Secondly, biometrics are usually part of a multi-factor authentication (MFA) process, which provides an additional layer of user verification for high risk environments. Biometric data is a very accurate and relatively hard to replicate form of authentication as it is, but using it as only one step of an authentication procedure is the ideal security etiquette. And the best example of this is using a MFA system with biometric data as part of a zerotrust approach to cybersecurity.

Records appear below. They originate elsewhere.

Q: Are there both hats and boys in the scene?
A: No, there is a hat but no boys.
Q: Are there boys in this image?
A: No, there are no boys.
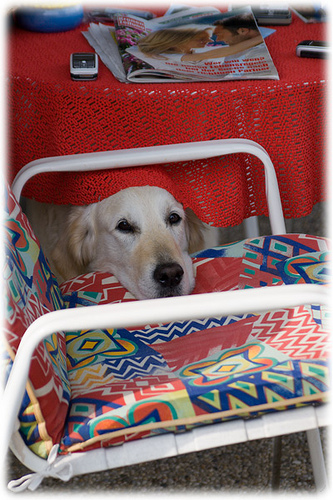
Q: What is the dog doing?
A: Sitting.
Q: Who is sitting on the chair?
A: No one.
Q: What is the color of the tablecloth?
A: Red.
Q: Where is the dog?
A: Under the table.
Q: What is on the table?
A: Phones and magazine.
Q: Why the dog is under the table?
A: Resting.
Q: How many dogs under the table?
A: One.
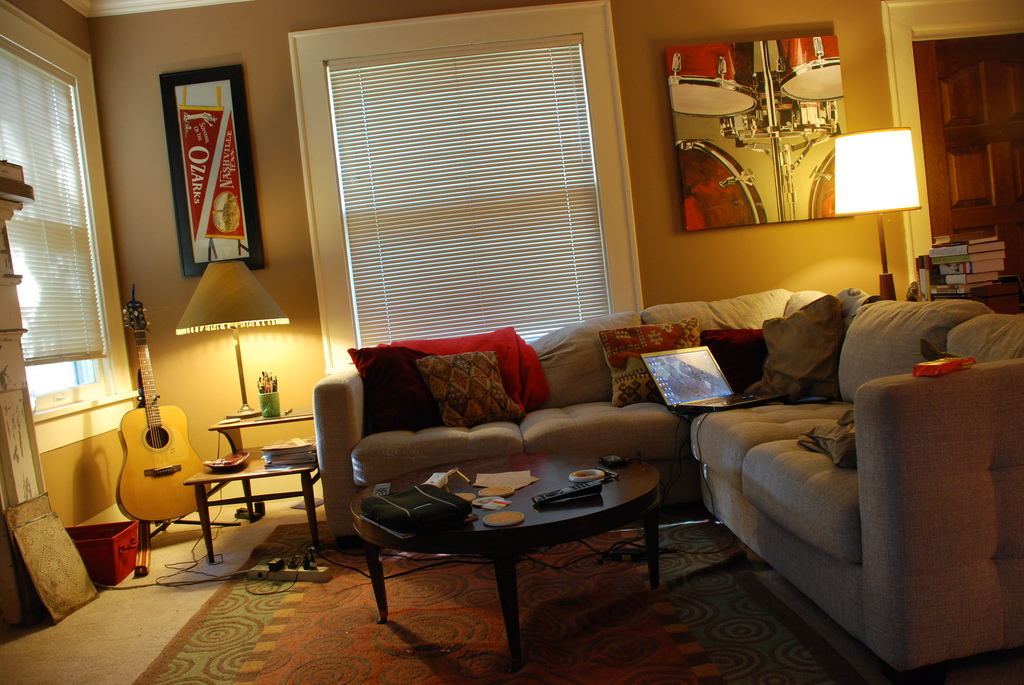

Beyond passwords, beyond trust

A zerotrust approach is a security concept that functions on the basis of ‘guilty, until proven innocent’. It follows the idea that the perimeter is an outdated model of security and that organisations should not trust anyone, regardless of whether they’re outside or inside the perimeter. Rather, everything should be verified before being allowed access. In this way, the enterprise can quickly eliminate threats as soon as they are spotted trying to breach their systems, whereas with the old perimeter approach, an intruder would be able to access everything inside the perimeter once it had breached the firewall and until it was eventually spotted. And with over half of breaches taking months to be discovered (Verizon), the damages that can be inflicted once someone infiltrates a perimeter are substantial. Clearly, the perimeter approach is no longer working.

As organisations increasingly employ cloud technologies and the workforce becomes progressively mobile, the need for security solutions extends outside a contained physical perimeter, anyway. A zerotrust approach recognises the enterprise’s need for flexibility. It verifies things beyond just a user’s ID through the use of biometrics. It extends across a dynamic environment and it can validate things such as the user’s location, device or network before allowing access.

Most businesses seem to acknowledge the password-less, zerotrust approach as the best way to secure their organisation. In fact, a Spiceworks survey revealed that biometric identification is utilised in 62% of companies and 24% plan to employ this technology within two years. So, the situation looks promising: we can eliminate passwords and replace them with biometric data, and the onus is on the technology industry to drive security forward by doing so.